I was also thinking today how I have major problems with authority, always have, probably always will. And how maybe, had I gone to church or joined the army, I would have learned the hard way how to deal with authority. But don't you think it's strange there are more classes on leadership and none on fitting in with the crowd (aside from What Not to Wear)? On the one hand, our society supposedly values people who stand out, stick out their necks, make a change in the world, etc. On the other hand, our society does not make it easy for those people to live their lives and make a change in the world. There is always a lot of backlash.

Something about shining brightly and burning candlesticks on both ends, or something. Double-edge swords, etc.


At 2:06 PM, Blogger Junniper said...

I don't believe in having to deal with authority. Especially because most of the time those in authority really need to be dealt with.

It's one thing to show respect for people, but I HATE when those with authority think you should wipe their nose for them with a gold-encrusted hanky.

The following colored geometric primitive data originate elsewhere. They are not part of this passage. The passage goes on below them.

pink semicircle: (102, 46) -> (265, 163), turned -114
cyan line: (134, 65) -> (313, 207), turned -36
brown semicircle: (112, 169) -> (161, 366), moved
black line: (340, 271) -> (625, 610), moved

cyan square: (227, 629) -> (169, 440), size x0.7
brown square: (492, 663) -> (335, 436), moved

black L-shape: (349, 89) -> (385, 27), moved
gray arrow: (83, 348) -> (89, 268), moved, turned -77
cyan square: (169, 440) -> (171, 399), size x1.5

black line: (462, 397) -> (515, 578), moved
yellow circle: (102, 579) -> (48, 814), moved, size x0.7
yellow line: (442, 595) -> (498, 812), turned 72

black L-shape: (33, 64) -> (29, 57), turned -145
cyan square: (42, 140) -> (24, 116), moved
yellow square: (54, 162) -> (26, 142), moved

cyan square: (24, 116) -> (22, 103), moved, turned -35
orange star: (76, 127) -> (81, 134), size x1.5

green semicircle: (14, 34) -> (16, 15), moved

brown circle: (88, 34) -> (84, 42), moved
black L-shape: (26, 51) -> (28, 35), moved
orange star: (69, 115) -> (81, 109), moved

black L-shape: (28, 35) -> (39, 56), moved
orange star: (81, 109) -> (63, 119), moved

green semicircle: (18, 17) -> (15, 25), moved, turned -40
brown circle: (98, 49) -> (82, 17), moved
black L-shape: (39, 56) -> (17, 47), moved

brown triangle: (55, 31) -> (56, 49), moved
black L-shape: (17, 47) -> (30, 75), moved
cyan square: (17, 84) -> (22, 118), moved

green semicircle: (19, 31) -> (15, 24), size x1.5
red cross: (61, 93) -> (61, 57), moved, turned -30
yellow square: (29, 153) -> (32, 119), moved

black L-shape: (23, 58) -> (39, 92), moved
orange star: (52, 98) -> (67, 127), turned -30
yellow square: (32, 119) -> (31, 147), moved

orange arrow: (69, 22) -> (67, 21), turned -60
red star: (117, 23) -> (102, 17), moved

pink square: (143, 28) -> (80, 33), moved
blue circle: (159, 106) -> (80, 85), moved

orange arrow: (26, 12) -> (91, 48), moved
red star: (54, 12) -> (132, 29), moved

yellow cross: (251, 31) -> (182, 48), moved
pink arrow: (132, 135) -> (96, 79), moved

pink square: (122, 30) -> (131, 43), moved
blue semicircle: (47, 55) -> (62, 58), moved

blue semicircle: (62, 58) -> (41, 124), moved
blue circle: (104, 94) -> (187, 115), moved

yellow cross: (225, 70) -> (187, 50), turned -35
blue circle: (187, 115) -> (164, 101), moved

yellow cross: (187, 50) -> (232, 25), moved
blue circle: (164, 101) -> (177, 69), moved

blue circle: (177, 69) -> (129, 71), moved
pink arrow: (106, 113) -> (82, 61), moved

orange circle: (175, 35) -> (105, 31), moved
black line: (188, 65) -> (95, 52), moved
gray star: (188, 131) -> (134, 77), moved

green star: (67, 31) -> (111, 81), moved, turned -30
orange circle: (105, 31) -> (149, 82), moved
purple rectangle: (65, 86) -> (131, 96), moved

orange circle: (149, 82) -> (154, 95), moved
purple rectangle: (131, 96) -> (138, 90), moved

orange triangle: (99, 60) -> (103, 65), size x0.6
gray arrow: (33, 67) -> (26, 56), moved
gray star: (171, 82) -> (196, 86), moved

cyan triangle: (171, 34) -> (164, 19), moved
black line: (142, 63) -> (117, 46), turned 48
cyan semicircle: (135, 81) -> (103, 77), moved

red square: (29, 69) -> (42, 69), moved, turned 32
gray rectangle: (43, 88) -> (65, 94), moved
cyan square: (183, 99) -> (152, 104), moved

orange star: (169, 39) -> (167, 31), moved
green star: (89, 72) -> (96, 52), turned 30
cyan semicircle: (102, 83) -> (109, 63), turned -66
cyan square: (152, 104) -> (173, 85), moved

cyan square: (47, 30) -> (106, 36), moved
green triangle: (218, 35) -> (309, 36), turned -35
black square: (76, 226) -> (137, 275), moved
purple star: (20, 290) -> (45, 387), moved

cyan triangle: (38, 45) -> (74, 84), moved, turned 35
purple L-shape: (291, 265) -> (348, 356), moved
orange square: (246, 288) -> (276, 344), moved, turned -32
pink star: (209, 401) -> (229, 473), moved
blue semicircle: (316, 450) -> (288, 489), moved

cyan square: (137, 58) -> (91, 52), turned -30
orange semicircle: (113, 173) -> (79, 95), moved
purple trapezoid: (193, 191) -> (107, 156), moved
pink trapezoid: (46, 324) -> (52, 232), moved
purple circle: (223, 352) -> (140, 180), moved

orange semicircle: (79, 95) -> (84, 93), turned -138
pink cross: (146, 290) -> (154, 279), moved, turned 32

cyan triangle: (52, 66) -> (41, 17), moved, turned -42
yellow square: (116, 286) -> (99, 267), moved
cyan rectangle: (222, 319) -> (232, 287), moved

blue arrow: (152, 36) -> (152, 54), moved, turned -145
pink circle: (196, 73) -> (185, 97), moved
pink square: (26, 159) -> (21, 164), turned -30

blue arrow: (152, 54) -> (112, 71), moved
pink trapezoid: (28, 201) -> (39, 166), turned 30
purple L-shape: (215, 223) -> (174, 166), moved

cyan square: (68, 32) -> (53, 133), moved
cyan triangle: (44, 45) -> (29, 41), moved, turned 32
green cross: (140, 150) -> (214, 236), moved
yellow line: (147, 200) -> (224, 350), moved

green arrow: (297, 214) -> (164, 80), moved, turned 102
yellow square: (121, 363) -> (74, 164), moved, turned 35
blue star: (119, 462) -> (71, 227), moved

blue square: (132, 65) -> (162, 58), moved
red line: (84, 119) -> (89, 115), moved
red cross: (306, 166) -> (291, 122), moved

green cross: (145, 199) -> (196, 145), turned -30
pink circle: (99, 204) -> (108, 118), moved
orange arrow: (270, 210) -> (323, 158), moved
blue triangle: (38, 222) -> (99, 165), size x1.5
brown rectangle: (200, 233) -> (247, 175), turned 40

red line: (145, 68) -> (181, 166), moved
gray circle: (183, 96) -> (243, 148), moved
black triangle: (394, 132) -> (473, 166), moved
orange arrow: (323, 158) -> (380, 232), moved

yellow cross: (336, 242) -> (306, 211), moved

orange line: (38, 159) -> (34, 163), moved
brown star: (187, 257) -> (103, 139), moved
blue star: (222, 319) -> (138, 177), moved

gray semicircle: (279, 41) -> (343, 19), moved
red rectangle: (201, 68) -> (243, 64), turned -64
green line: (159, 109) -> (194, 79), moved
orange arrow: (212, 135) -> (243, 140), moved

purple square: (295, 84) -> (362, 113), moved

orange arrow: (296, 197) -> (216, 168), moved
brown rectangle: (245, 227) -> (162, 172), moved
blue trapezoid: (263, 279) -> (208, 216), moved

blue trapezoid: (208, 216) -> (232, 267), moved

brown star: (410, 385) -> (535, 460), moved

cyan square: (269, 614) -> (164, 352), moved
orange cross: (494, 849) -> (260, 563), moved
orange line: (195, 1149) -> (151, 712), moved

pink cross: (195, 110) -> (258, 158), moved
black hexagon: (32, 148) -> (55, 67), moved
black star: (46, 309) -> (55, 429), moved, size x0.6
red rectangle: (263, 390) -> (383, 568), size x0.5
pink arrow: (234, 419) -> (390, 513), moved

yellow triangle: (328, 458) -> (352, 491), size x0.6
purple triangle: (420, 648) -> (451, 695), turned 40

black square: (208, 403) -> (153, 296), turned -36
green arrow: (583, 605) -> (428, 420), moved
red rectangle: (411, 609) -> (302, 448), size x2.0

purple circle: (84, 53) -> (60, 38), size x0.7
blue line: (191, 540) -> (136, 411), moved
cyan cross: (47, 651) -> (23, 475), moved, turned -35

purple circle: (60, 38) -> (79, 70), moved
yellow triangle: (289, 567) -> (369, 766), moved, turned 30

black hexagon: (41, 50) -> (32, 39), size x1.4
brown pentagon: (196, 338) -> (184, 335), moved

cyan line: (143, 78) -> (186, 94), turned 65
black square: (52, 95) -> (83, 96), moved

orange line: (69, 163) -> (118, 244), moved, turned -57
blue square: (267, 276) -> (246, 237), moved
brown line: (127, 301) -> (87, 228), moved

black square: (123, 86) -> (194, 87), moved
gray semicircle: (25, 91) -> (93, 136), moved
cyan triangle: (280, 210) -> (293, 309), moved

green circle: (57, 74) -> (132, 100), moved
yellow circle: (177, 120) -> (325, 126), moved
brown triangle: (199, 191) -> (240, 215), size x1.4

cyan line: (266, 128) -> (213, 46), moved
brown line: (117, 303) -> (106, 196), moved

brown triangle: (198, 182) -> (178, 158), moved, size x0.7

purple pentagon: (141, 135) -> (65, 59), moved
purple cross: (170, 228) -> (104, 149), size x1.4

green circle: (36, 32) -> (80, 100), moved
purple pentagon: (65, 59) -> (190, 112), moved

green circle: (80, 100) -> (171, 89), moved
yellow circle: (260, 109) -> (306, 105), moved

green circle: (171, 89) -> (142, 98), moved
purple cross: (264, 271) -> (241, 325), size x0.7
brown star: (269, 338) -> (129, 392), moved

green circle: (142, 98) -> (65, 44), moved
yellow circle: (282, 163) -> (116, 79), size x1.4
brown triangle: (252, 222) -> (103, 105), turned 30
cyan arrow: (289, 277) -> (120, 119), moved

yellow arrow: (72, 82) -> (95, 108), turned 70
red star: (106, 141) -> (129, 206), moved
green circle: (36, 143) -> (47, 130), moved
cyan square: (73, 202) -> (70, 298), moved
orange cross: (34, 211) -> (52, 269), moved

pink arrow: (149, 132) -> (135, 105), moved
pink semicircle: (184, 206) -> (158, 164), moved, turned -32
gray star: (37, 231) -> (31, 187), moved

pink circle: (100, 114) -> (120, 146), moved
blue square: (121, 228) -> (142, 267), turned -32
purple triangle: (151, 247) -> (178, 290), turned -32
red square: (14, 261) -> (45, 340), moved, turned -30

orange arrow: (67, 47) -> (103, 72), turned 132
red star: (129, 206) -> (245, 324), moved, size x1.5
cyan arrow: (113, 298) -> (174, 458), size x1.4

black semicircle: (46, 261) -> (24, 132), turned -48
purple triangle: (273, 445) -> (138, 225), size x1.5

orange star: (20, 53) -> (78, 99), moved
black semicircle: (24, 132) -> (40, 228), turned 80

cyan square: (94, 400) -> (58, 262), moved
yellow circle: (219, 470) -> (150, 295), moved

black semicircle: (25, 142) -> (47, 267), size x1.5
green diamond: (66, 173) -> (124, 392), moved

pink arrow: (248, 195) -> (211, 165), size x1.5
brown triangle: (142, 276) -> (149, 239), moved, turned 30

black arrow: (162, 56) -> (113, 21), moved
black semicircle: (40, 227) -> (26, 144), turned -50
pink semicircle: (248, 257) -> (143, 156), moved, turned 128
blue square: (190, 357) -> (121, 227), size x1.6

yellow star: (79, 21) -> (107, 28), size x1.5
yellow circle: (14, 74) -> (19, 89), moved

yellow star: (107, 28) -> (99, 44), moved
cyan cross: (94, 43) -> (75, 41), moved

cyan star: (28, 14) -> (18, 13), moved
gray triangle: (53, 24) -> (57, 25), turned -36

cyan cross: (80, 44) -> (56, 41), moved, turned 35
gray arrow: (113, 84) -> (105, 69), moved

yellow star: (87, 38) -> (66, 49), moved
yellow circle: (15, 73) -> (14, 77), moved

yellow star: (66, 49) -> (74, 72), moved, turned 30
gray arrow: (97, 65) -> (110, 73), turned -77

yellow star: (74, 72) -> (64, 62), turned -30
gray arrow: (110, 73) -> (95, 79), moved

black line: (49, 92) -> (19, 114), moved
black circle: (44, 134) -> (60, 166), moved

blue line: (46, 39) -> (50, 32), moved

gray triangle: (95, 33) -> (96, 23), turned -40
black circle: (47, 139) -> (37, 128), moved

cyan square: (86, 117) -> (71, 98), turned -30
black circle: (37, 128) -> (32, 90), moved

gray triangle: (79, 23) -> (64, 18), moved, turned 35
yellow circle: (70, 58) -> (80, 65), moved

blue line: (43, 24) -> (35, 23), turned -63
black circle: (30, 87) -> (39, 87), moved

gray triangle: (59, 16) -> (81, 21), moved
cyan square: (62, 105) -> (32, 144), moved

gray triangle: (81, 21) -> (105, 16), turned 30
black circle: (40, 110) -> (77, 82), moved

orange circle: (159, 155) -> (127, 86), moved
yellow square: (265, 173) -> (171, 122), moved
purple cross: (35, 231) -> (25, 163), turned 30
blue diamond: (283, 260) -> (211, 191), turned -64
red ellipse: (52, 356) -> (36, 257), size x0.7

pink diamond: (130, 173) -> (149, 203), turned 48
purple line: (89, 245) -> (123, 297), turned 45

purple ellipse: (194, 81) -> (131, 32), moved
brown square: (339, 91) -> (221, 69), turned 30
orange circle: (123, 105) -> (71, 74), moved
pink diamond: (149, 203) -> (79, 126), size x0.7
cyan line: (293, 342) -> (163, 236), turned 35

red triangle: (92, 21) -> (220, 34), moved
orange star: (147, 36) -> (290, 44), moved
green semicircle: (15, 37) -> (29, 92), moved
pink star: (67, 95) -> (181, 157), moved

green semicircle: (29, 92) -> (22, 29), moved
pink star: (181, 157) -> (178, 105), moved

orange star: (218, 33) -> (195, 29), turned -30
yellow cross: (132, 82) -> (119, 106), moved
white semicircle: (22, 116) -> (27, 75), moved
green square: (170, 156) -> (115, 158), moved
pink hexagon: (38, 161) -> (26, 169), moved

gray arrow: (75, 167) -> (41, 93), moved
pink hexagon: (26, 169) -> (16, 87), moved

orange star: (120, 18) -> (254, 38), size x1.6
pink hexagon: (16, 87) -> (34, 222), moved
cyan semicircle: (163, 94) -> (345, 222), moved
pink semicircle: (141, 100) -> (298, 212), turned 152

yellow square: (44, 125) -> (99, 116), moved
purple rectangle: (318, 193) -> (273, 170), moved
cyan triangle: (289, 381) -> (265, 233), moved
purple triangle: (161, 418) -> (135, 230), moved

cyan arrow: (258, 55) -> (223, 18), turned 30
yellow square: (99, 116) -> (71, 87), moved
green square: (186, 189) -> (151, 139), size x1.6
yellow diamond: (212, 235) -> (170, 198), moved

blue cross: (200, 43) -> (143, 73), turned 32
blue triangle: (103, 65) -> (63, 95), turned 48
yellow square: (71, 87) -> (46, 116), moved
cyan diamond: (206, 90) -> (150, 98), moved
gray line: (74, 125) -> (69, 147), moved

That's my four cents for the day. :)

At 8:18 AM, Blogger NelC said...

As far as your advisor goes, my guess is she's talking about the difference between just shovelling loads of data at the reader, and picking out a few nuggets and polishing them 'til they're nice and sparkly.

Obviously, you have to have all the data there, but the data by itself isn't the research, it's the sorting through the data for the relevent bits and presenting them so that others will see what you saw in the original data.

As to your neighbour, she's either making a guess about what you'd be like in a committee environment based on an average of everyone she's ever been on a committee with, or she's basing it on her own experience and what she had to learn. In the former case just take it as a warning about what other people will be like, and in the latter look upon it as an unintended insight into your neighbour's character.